## Aim of the task
From the data below, return the exact lines starting at the line containing "left ankle: (119, 659, 5)" and ending at the line containing "left wrist: (394, 630, -34)", both included, and nothing else.

Start of Task input

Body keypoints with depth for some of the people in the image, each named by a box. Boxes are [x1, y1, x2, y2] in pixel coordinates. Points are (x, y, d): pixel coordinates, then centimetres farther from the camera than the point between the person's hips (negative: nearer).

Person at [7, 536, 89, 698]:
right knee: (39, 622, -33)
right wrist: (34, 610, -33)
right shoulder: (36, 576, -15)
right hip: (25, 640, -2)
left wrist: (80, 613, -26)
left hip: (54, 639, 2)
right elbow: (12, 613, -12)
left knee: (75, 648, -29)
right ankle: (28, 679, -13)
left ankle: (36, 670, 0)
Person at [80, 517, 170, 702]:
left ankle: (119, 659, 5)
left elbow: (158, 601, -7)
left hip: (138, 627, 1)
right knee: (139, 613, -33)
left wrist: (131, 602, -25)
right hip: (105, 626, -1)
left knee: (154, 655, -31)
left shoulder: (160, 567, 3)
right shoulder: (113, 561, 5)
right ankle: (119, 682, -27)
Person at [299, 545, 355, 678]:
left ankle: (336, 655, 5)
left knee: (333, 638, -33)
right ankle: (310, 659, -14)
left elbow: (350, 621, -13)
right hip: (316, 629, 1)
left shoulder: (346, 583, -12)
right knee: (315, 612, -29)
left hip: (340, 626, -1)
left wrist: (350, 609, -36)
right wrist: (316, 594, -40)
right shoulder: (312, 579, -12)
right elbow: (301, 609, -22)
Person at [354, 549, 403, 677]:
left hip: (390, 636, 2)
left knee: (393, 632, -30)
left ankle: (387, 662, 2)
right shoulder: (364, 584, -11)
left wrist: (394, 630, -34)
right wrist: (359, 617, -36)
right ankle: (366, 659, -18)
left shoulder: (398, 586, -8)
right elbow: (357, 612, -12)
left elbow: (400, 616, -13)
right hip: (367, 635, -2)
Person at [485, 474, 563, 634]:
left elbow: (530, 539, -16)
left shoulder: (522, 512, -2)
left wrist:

End of Task input
Start of Task input

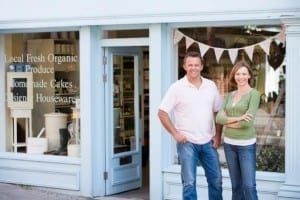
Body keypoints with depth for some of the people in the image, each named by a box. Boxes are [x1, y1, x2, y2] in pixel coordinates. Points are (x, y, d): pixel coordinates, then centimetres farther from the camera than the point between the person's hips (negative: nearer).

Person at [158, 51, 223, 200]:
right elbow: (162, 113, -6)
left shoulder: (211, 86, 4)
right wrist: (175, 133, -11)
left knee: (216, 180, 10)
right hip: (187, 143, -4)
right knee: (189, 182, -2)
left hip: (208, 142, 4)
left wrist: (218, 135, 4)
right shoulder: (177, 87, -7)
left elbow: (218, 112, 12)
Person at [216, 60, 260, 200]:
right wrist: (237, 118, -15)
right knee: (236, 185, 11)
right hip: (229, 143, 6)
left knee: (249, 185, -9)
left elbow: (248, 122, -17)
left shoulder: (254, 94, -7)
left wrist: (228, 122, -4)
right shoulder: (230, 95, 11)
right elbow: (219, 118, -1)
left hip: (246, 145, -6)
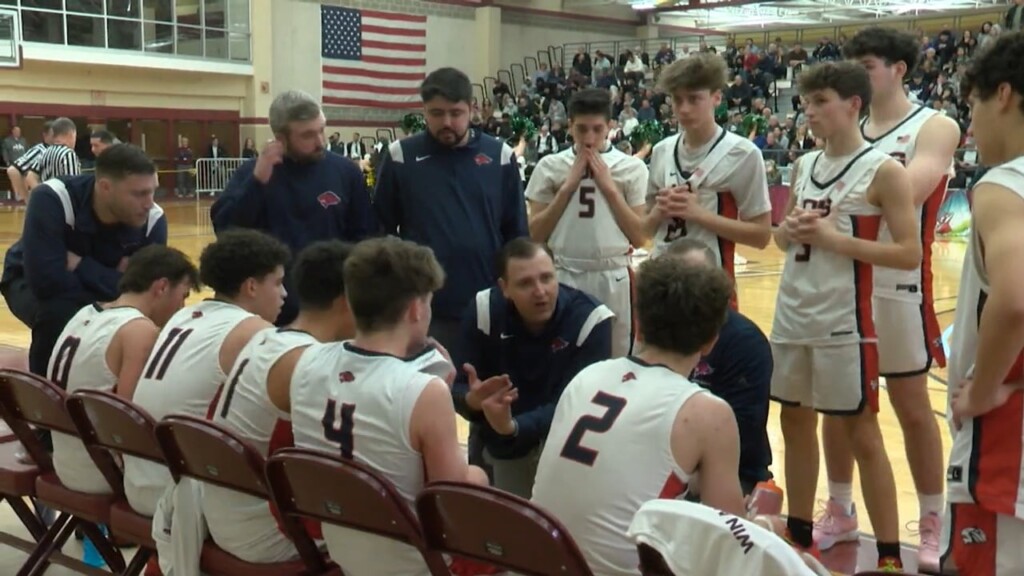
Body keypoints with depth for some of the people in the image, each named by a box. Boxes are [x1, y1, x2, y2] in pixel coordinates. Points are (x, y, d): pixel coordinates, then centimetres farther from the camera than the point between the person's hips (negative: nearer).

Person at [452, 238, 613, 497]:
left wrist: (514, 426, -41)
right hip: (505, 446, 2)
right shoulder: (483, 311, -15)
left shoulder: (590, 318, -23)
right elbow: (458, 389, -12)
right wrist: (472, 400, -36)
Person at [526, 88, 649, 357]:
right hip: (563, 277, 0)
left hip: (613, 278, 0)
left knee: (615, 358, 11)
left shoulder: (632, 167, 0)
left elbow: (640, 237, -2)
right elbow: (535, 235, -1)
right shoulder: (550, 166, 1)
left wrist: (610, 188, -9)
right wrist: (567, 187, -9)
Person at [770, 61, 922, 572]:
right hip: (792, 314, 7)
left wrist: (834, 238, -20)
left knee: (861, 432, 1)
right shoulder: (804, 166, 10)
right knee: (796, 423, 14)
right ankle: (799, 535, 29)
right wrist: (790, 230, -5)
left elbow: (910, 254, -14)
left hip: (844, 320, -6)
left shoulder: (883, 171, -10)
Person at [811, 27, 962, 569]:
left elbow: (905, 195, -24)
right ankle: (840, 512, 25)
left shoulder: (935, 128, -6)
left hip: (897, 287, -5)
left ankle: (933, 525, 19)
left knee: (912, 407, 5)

End of Task input
Start of Task input

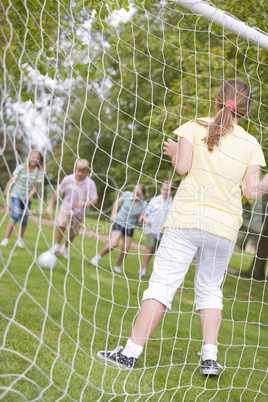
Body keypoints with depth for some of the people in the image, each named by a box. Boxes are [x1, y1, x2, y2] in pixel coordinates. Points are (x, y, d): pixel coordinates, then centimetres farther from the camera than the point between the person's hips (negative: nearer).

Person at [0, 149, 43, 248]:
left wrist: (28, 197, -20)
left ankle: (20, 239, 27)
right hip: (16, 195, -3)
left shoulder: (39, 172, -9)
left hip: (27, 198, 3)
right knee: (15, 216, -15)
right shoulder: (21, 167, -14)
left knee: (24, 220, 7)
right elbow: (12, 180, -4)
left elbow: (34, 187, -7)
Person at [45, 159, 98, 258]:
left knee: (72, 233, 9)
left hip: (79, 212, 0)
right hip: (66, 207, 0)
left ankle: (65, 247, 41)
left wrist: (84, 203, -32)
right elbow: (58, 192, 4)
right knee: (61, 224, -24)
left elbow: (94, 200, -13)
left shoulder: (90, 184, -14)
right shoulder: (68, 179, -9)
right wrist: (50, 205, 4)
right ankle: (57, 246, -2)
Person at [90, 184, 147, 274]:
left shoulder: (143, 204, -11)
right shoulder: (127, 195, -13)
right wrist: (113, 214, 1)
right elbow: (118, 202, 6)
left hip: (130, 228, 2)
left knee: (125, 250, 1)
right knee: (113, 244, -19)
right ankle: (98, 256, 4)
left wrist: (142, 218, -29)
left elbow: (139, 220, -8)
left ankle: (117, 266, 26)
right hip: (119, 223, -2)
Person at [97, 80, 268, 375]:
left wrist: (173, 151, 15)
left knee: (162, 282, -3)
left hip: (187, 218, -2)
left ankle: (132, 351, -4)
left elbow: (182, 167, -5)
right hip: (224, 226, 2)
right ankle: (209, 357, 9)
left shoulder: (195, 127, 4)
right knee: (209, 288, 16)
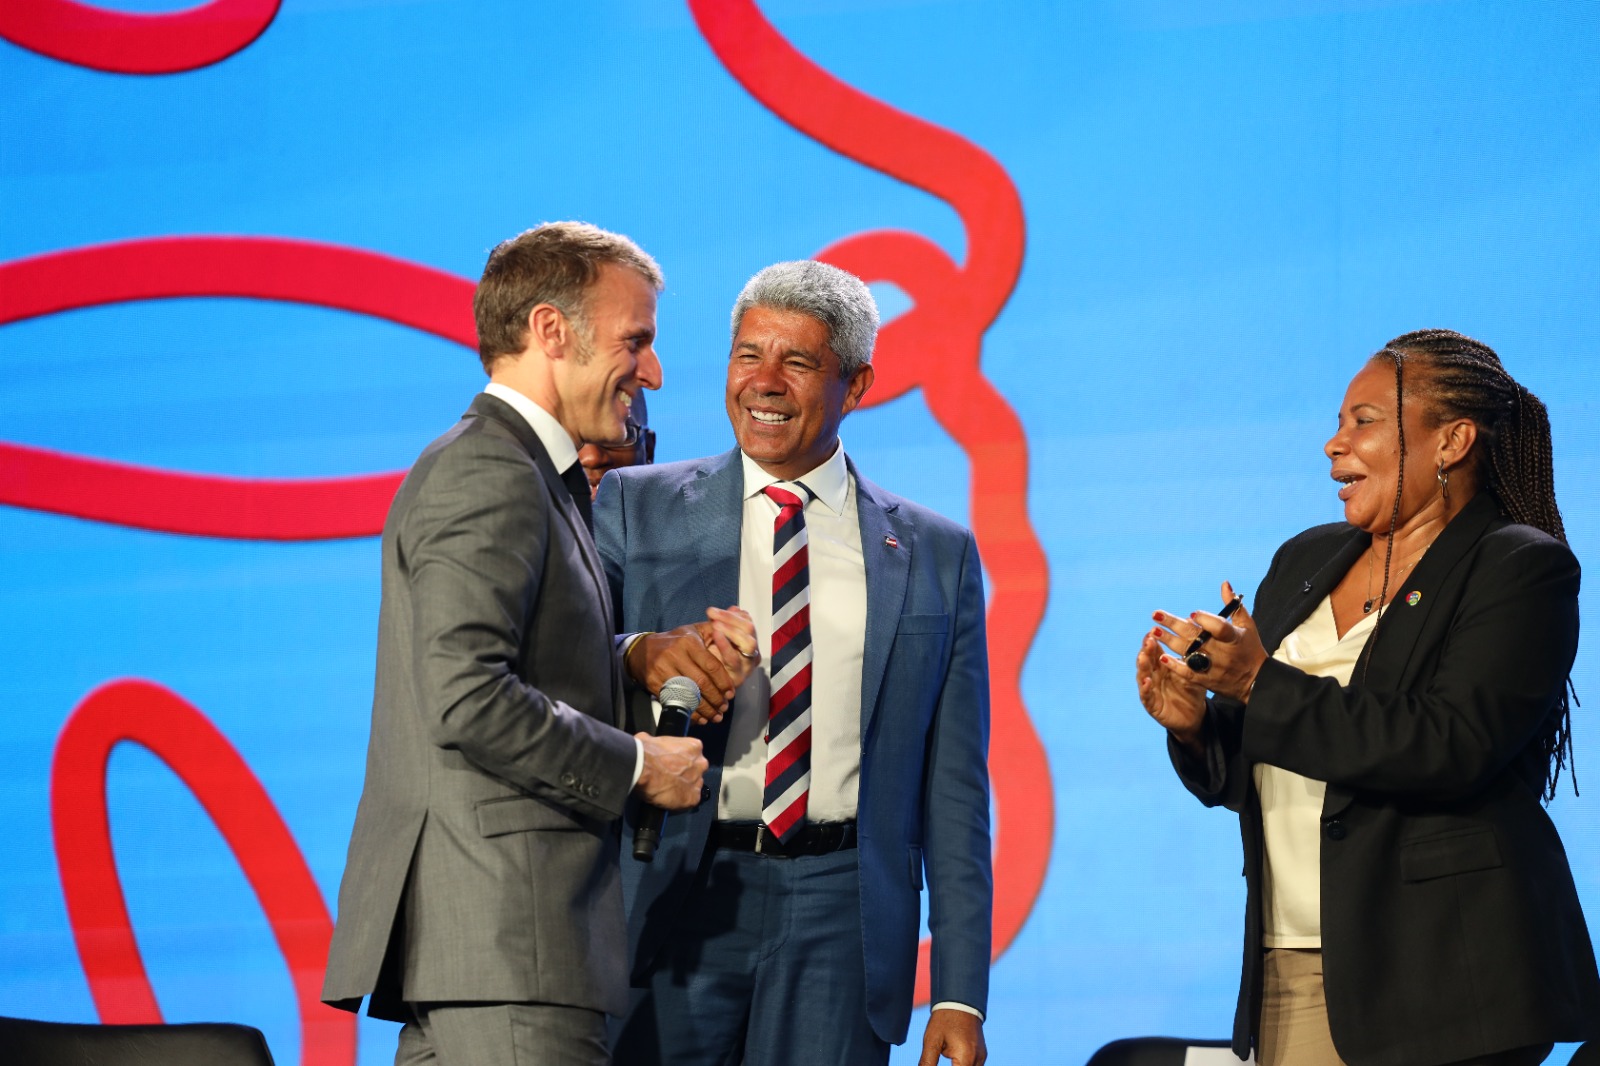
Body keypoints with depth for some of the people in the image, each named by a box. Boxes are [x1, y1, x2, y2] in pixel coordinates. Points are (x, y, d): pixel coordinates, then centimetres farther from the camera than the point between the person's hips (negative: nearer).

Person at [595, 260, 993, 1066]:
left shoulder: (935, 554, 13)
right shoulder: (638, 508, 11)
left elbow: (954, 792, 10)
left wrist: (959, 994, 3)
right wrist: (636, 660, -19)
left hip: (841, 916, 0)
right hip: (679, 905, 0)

End of Task input

## Response to this task
left ankle: (119, 659, 5)
left elbow: (158, 601, -7)
left hip: (138, 627, 1)
right knee: (139, 613, -33)
left wrist: (131, 602, -25)
right hip: (105, 626, -1)
left knee: (154, 655, -31)
left shoulder: (160, 567, 3)
right shoulder: (113, 561, 5)
right ankle: (119, 682, -27)
Person at [299, 545, 355, 678]:
left ankle: (336, 655, 5)
left knee: (333, 638, -33)
right ankle: (310, 659, -14)
left elbow: (350, 621, -13)
right hip: (316, 629, 1)
left shoulder: (346, 583, -12)
right knee: (315, 612, -29)
left hip: (340, 626, -1)
left wrist: (350, 609, -36)
right wrist: (316, 594, -40)
right shoulder: (312, 579, -12)
right elbow: (301, 609, -22)
Person at [354, 549, 403, 677]:
left hip: (390, 636, 2)
left knee: (393, 632, -30)
left ankle: (387, 662, 2)
right shoulder: (364, 584, -11)
left wrist: (394, 630, -34)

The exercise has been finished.